Problem details
Check every line below for the string "elbow", and copy the lines that contain it.

Records for the task
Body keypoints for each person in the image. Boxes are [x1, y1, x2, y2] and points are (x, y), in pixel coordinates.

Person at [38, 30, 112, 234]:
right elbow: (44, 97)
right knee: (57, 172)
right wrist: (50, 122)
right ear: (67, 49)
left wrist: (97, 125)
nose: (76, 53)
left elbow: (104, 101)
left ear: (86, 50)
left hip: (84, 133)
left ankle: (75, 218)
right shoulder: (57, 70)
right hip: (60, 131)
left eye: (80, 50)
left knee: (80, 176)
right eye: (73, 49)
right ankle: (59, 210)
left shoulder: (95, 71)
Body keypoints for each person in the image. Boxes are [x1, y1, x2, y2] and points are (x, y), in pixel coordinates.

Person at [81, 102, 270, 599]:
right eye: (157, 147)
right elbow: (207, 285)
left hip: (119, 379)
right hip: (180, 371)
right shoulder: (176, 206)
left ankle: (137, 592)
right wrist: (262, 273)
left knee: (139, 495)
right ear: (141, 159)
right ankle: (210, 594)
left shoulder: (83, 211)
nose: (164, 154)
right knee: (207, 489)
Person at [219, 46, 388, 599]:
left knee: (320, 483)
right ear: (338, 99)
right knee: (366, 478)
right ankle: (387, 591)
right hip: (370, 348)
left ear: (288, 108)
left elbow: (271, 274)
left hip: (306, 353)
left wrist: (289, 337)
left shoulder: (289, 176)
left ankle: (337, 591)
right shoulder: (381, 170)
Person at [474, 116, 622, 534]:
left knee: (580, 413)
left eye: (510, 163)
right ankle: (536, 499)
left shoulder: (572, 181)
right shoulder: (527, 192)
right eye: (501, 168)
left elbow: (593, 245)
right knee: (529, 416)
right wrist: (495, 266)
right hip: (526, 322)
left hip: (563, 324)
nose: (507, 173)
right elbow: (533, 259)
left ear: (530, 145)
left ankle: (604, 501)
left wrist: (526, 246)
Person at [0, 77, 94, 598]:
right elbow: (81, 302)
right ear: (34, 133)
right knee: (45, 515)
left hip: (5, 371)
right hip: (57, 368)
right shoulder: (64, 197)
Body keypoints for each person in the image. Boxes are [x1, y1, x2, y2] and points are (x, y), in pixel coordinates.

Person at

* * *

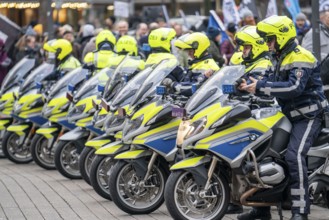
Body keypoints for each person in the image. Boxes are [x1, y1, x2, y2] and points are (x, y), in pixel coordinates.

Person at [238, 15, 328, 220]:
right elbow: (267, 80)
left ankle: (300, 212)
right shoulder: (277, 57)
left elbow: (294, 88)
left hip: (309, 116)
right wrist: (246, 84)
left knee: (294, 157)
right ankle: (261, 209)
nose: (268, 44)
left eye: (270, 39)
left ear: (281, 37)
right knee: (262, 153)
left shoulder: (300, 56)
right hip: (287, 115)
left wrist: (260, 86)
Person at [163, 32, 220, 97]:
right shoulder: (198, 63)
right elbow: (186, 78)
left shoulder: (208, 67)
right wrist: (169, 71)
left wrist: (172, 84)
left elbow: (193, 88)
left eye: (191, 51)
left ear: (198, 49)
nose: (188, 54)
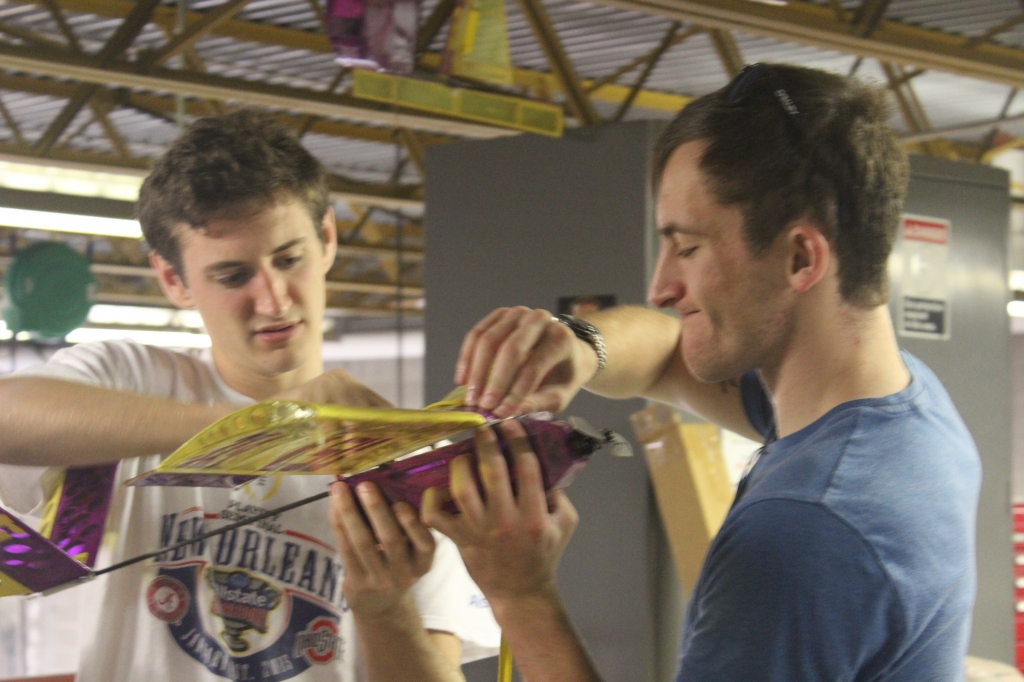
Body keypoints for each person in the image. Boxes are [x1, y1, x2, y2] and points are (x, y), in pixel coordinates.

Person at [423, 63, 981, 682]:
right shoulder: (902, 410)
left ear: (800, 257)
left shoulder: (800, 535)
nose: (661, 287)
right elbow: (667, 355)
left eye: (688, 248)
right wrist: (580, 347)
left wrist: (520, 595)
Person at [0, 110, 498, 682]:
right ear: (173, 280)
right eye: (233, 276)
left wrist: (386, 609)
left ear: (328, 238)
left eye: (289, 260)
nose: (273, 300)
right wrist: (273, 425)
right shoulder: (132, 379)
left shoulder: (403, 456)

Solution to this exercise
right elbow: (44, 97)
left elbow: (104, 101)
right elbow: (207, 285)
left elbow: (271, 274)
left elbow: (593, 245)
right elbow: (533, 259)
right elbow: (81, 302)
right elbow: (267, 80)
left elbow: (294, 88)
right elbow: (186, 78)
left elbow: (193, 88)
right elbow: (667, 355)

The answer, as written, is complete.